I have designed various things for faith based organizations before, and I know how difficult it is do pull this off. One of the first things I designed out of undergrad was a website for a church, and looking back I think it was a miserable failure. So naturally, I was drawn to this thesis topic.
The first thing that struck me while reading his thesis was that it started off with a story (literally, a story that he had made up) about urban warfare training for soldiers. It was written like a novel, and immediately grabbed my attention. For starters, it was completely not what I was expecting to hear, and reading further, it was very captivating. I thought that it was an excellent lead in for a thesis. It took the reader off guard, and snatched their attention right off the bat. Starting off a thesis this way was not something I had considered before. But I like this style of writing, and find that it’s easier to do and more fun to tie in these types of illustrations in to make a point, than to posit about various points that you are trying to make from your initial thesis topic.

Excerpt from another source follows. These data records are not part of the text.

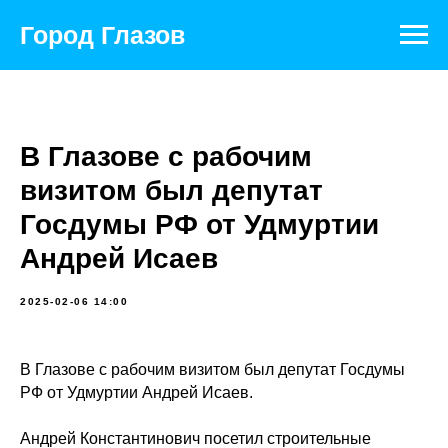
Город Глазов
В Глазове с рабочим
визитом был депутат
Госдумы РФ от Удмуртии
Андрей Исаев
2025-02-06 14:00
В Глазове с рабочим визитом был депутат Госдумы
РФ от Удмуртии Андрей Исаев.
Андрей Константинович посетил строительные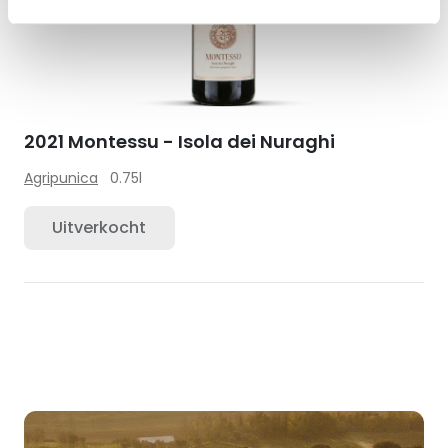
2021 Montessu - Isola dei Nuraghi
Agripunica
0.75l
Uitverkocht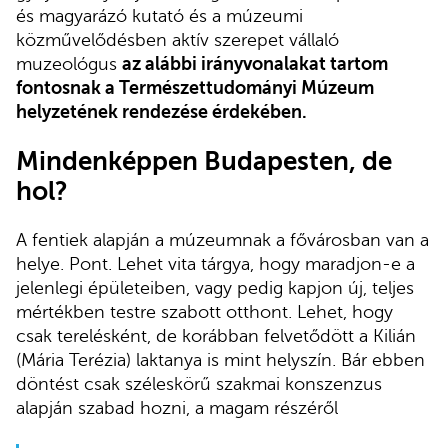
és magyarázó kutató és a múzeumi
közművelődésben aktív szerepet vállaló
muzeológus
az alábbi irányvonalakat tartom
fontosnak a Természettudományi Múzeum
helyzetének rendezése érdekében.
Mindenképpen Budapesten, de
hol?
A fentiek alapján a múzeumnak a fővárosban van a
helye. Pont. Lehet vita tárgya, hogy maradjon-e a
jelenlegi épületeiben, vagy pedig kapjon új, teljes
mértékben testre szabott otthont. Lehet, hogy
csak terelésként, de korábban felvetődött a Kilián
(Mária Terézia) laktanya is mint helyszín. Bár ebben
döntést csak széleskörű szakmai konszenzus
alapján szabad hozni, a magam részéről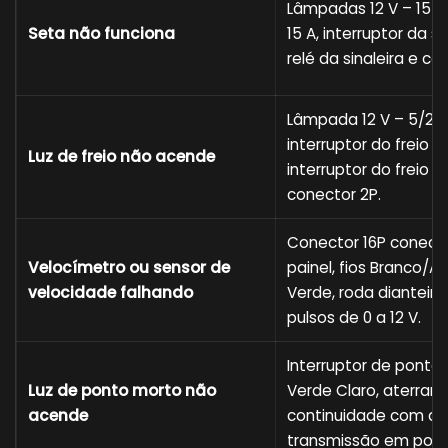
Lâmpadas 12 V – 15 W,
Seta não funciona
15 A, interruptor da si
relé da sinaleira e co
Lâmpada 12 V – 5/21 
interruptor do freio di
Luz de freio não acende
interruptor do freio t
conector 2P.
Conector 16P conect
Velocímetro ou sensor de
painel, fios Branco/Az
velocidade falhando
Verde, roda dianteira
pulsos de 0 a 12 V.
Interruptor de ponto 
Luz de ponto morto não
Verde Claro, aterram
acende
continuidade com a
transmissão em pont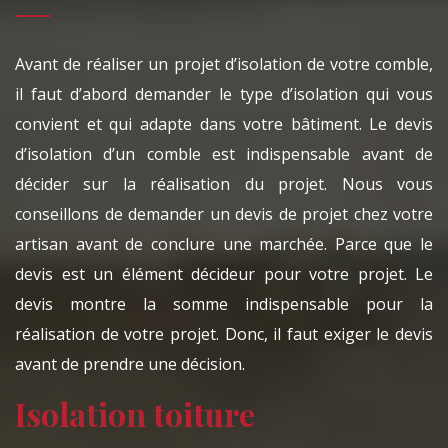
Avant de réaliser un projet d’isolation de votre comble,
il faut d’abord demander le type d’isolation qui vous
convient et qui adapte dans votre bâtiment. Le devis
d’isolation d’un comble est indispensable avant de
décider sur la réalisation du projet. Nous vous
conseillons de demander un devis de projet chez votre
artisan avant de conclure une marchée. Parce que le
devis est un élément décideur pour votre projet. Le
devis montre la somme indispensable pour la
réalisation de votre projet. Donc, il faut exiger le devis
avant de prendre une décision.
Isolation toiture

Another thesis that grabbed my attention was Natural user interfaces in the information age by James E. Pierce. This thesis persuaded me to select it because it deals (in part) with aspects of my own thesis (the user interface portion). James Pierce wrote this thesis for his MFA in graphic design in 2011.
Interesting to me in this thesis topic is how James writes about a topic that we are all familiar with (the user interface) and specifically how technological advances are adopted by the masses through solid user interfaces. What strikes me about this concept is that it is one that (on the outside) appears to be fairly obvious, something that we (as designers and artists) can almost all agree on. So how then do you unpack and fully explain or argue a point to an audience that already presumes you are correct, or at the very least, on the right path? Does it matter? Does it make the thesis topic any less interesting or important? Will the audience be more critical of something that they already feel they have a solid grasp or understanding or acknowledgement of? Does the writer need to make some fantastical claim in order for his or her writing to be accepted, or do they just need to state obvious facts to further solidify a concept that is already widely held?
In his thesis, James writes about the natural user interface, or the concept that in order for an interface to maximize its effectiveness, it needs to be nearly invisible to the user, in order to allow for the user to interact with the computer (or device) in ways that are more natural to that individual. In other-words, not letting the interface get in the way of the human-computer interaction.
I have to admit that I did not read the entirety of the 60 page thesis, I have saved it because I feel that this will be an vital part of how my thesis is constructed, as I will be dealing with how users needs, habits and assumptions have changed in way finding systems as a result of user interfaces (how has having a map with you at all times (smart phones) impacted physical world wayfinding systems and users spacial cognition).